This section introduces the infrastructure layer of the ENTRUST Blueprint, detailing the Participants and the minimal requirements for creating a trustworthy federation.

Design Philosophy

The architecture follows the principle of "start from where you are" and proposes the minimum necessary new infrastructure required to connect TREs. It is explicitly a "back end" architecture; researchers interact only with TREs, not the Federation infrastructure directly.

Federation Participants

Participants are the strategic capabilities forming the federation network.

Federation Participants

  • Trusted Research Environment (TRE)

    • Function: Primary vehicle for delivering sensitive data to researchers in a secure, controlled, and approved manner.
    • Key Components: Research Analytics Zone (RAZ), Secure Data Zone (SDZ), Query Management Zone (QMZ).
  • Index Service

    • Function: Creates linkage spines to link distinct datasets at the individual level, enabling authorized joint datasets.
    • Key Components: Pseudonymization service, Linkage spines registry.
  • Software Service

    • Function: Provides approved software artifacts, including environment configurations and research artifacts (workflows, containers).
    • Key Components: Environment Artifacts, Research Artifacts.
  • Discovery Service

    • Function: Provides information (metadata) about features of the Federation to users outside the Federation, potentially querying the Registry.
    • Key Components: Output Control process.
  • Job Submission Service

    • Function: Receives job requests (indirect queries) from researchers and manages forwarding and result handling.
    • Key Components: Job Approval process, Output Control process.
  • Federation Services

    • Function: Provides coordinating functions: Registry, Trust, Accounting, Management, and Monitoring.
    • Key Components: AAAI Capability, Registry.

Interoperability Requirement

Maintain integrity, non-repudiation, and traceability in the federation. Register all Projects with the Federation's Registry services, and assign globally recognizable and unique Project Identities.

**Brief 1**
For each statement below, answer yes or no to whether the ENTRUST Blueprint excerpt supports it, and quote the words from the excerpt that decide it.
(a) Researchers interact directly with the Federation infrastructure.
(b) The Index Service lists a pseudonymization service among its key components.
(c) The Discovery Service provides metadata about the Federation to users inside the Federation.
**Brief 2**
Write a continuation of the ENTRUST Blueprint excerpt that begins after its final sentence.

(Records from a dataset)
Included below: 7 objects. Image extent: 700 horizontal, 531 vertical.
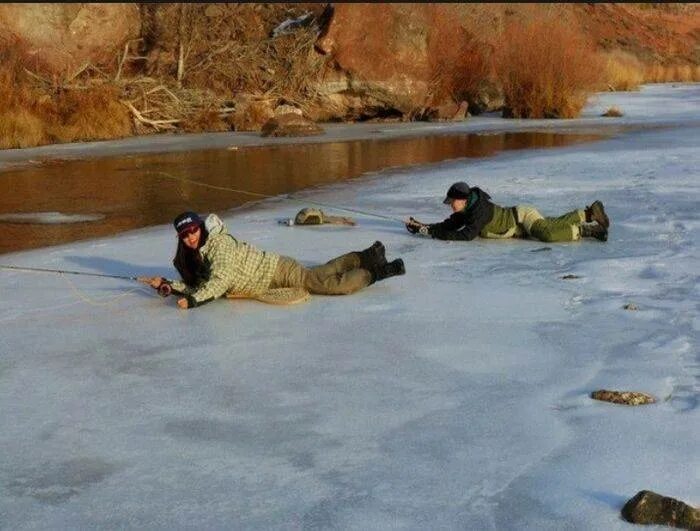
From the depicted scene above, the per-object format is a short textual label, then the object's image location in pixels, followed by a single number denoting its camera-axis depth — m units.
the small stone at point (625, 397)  4.89
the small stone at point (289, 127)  23.38
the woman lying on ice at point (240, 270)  6.90
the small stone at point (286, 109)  26.31
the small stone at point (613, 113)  26.89
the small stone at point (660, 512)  3.66
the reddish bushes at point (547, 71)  26.73
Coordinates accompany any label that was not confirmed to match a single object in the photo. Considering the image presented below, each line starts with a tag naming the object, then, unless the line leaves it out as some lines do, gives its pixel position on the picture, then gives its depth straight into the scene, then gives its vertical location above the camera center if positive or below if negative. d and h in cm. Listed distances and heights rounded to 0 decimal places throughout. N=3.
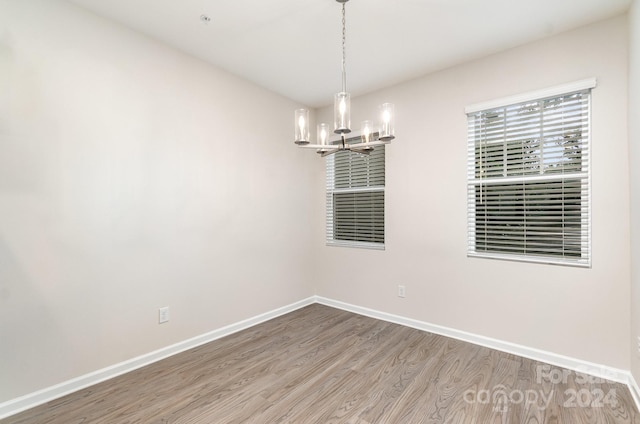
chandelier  179 +55
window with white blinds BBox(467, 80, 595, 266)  240 +30
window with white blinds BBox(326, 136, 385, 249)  368 +18
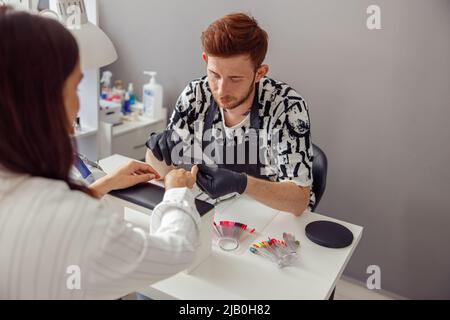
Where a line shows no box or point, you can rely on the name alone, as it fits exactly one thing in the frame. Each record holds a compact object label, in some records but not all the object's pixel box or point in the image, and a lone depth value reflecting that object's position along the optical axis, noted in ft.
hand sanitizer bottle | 7.81
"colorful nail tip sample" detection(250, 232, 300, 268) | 3.84
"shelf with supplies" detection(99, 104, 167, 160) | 7.33
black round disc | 4.12
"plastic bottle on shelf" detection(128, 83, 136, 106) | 8.29
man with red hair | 4.55
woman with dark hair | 2.20
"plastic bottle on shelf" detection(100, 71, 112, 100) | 8.12
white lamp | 4.33
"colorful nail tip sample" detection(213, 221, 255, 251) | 4.01
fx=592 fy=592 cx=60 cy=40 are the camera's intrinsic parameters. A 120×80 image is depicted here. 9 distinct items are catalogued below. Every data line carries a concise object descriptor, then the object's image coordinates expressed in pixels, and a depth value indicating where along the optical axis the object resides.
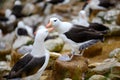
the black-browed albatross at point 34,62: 9.26
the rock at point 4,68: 11.89
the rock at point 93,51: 13.10
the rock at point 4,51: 16.75
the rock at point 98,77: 9.71
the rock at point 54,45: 13.76
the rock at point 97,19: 18.53
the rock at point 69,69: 10.14
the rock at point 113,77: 9.65
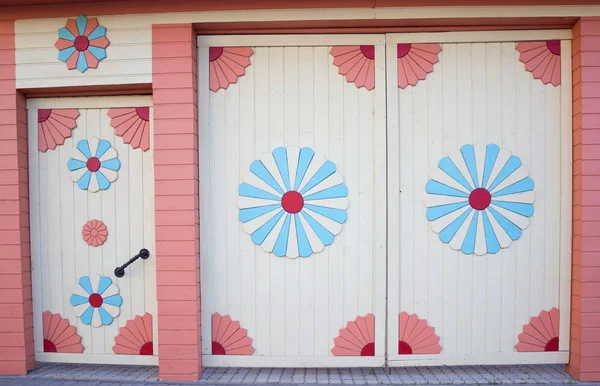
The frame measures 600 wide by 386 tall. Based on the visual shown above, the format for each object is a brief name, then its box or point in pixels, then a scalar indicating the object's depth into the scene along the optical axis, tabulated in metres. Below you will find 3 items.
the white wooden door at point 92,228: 3.68
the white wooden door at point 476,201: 3.55
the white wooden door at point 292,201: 3.57
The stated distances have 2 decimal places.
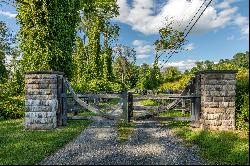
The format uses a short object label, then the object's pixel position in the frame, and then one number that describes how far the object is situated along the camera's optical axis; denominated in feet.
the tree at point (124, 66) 136.48
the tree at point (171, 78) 72.88
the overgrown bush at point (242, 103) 17.75
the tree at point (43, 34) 28.35
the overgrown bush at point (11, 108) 27.05
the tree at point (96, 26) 67.07
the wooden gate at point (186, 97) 19.39
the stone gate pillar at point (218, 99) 18.44
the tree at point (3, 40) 105.89
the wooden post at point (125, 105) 20.24
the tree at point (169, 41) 71.00
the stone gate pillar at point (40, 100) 19.63
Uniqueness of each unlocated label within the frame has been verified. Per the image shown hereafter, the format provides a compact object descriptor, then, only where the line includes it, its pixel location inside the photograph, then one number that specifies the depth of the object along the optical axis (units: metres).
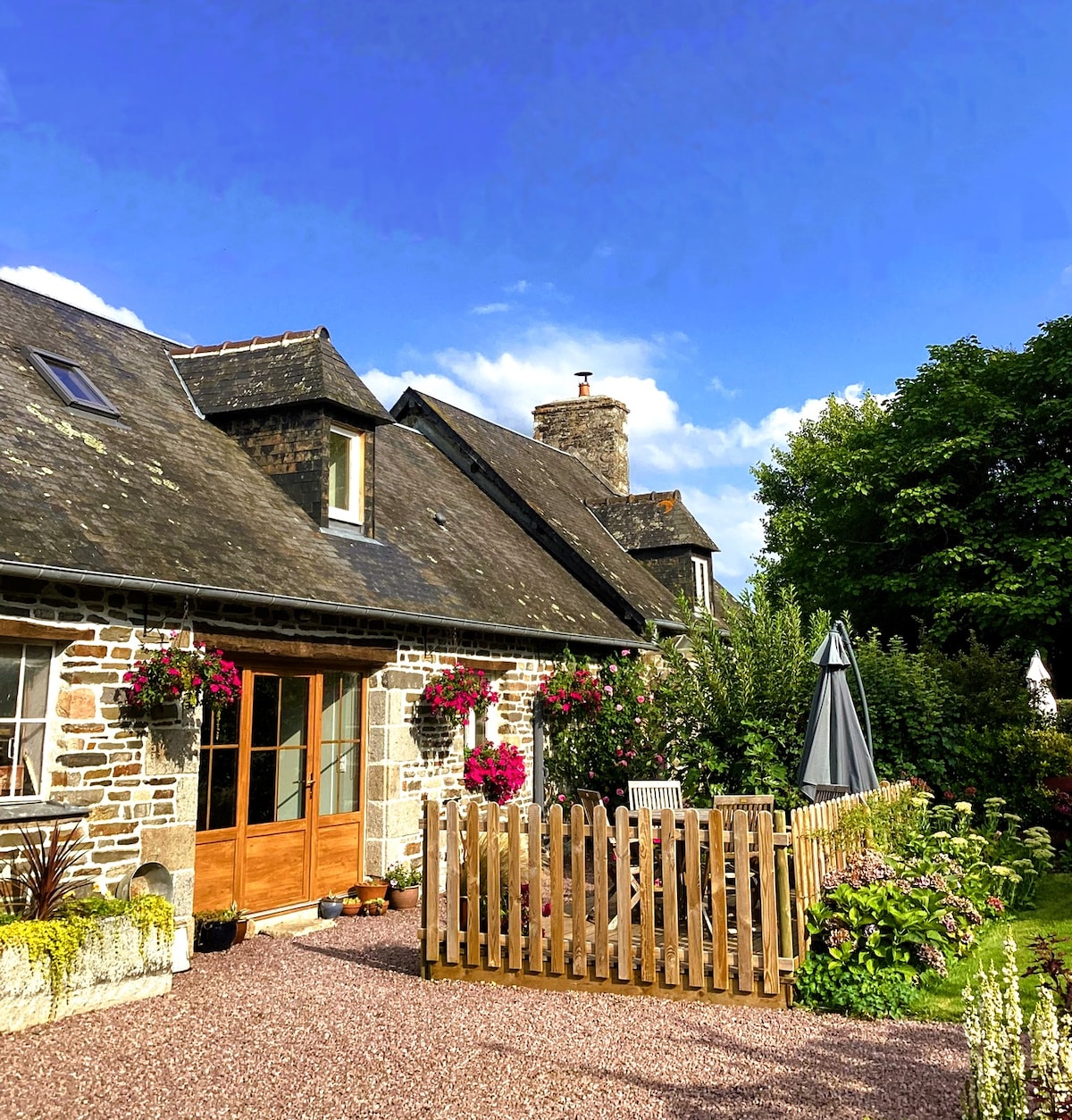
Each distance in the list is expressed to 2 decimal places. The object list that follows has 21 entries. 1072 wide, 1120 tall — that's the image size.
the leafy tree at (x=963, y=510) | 17.69
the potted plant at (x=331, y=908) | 9.12
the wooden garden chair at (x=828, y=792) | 9.02
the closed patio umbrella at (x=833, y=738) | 8.90
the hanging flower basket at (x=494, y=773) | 10.95
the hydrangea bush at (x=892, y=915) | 5.84
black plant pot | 7.68
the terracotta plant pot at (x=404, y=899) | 9.64
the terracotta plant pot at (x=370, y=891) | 9.46
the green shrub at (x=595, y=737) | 12.50
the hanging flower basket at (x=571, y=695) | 12.41
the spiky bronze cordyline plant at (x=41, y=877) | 6.17
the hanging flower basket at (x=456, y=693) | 10.29
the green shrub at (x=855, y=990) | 5.69
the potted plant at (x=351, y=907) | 9.32
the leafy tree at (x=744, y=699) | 11.10
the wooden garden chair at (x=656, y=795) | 10.58
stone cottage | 7.00
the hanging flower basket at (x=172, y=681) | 7.26
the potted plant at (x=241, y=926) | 7.95
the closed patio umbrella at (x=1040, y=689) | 13.19
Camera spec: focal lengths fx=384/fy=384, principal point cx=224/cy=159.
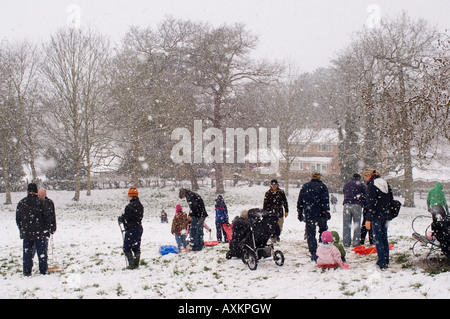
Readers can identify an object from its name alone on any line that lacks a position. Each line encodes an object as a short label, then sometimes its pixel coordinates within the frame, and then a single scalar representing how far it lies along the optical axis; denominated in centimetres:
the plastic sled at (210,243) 1067
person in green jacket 949
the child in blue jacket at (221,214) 1096
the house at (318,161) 4322
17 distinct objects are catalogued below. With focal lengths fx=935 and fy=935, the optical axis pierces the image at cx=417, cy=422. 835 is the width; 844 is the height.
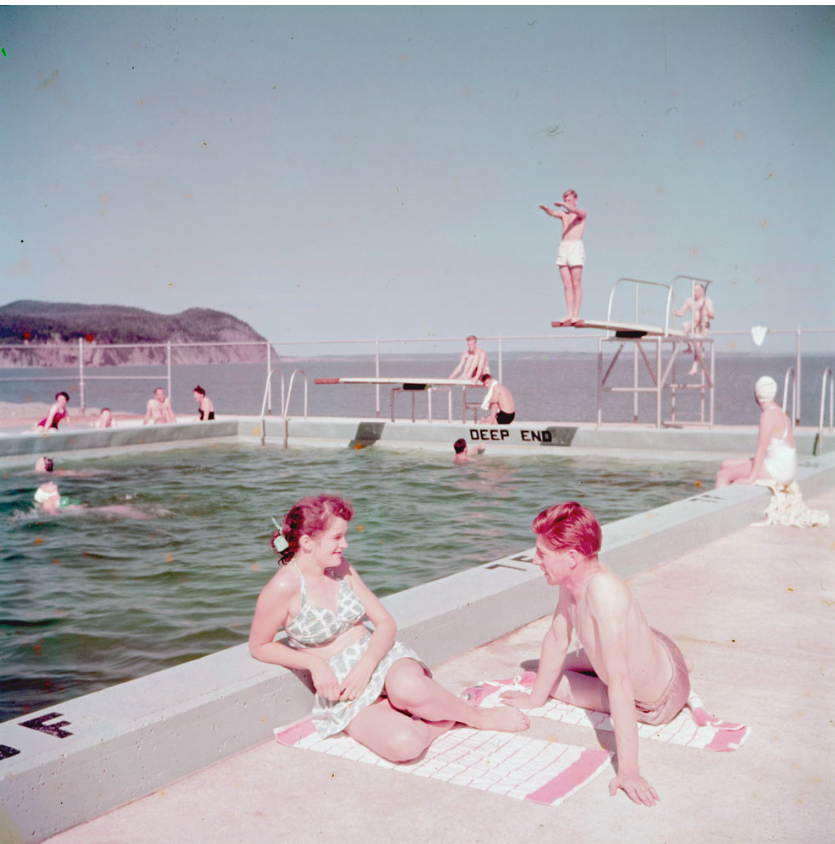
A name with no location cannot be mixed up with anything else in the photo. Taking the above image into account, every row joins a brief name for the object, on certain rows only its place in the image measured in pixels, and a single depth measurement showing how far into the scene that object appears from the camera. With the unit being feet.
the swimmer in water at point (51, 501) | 32.94
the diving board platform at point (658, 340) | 48.91
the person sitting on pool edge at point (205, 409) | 57.88
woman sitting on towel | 10.53
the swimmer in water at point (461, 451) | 45.75
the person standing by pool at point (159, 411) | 55.36
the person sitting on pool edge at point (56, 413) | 46.83
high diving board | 44.70
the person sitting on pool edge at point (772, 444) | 25.38
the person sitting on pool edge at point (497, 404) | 51.16
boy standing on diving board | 43.52
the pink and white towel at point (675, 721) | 10.44
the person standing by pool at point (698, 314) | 53.57
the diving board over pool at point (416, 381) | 47.98
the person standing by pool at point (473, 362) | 53.93
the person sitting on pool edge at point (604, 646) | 9.39
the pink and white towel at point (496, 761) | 9.35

**Task output 1**
(a) No: "researchers interact only with TREs, not the Federation infrastructure directly."
(b) Yes: "Key Components: Pseudonymization service, Linkage spines registry."
(c) No: "Provides information (metadata) about features of the Federation to users outside the Federation."

**Task output 2**
For the definition and core characteristics of a Trusted Research Environment (TRE), see TRE Fundamentals.

Zones

TRE Functional Zones: RAZ, SDZ, and QMZ

The TRE model is divided into three functional zones, reflecting different governance and security contexts. A TRE may contain one or more of these zones.

Research Analytics Zone (RAZ)

The RAZ provides the environment for Project Members to access approved data for analysis. Include one or more Project Environments in the RAZ. If the RAZ supports remote data presentations, support the Query (direct) and incoming Response interface types. The ENTRUST RAZ model includes the Principal Investigator (PI) acting as both the Output Approver and Input Approver for the project environment. This modification avoids infrastructure scalability bottlenecks and clarifies legal responsibility, especially where the TRE is not the data controller. The RAZ is comparable to the European Health Data Space's (EHDS) Secure Processing Environment (SPE) concept.

Secure Data Zone (SDZ)

The SDZ manages, links, curates, ingresses, and egresses research-ready sensitive datasets. Include a Data Management function in the SDZ. Route all data movements to or from the SDZ through the Data Management function. Grant Data Manager and Output Approver roles access to the SDZ; do not grant access to other roles. Support the Data Egress and Data Ingress interface types in the SDZ for sending and receiving Data Extract Objects. The ENTRUST architecture includes the Secure Data Archive (SDA) as a specialized SDZ that stores published Curated Data and handles Data Access Requests to such published data. Assign unique IDs and accompanying metadata to Curated Data to enable credit attributions.

Query Management Zone (QMZ)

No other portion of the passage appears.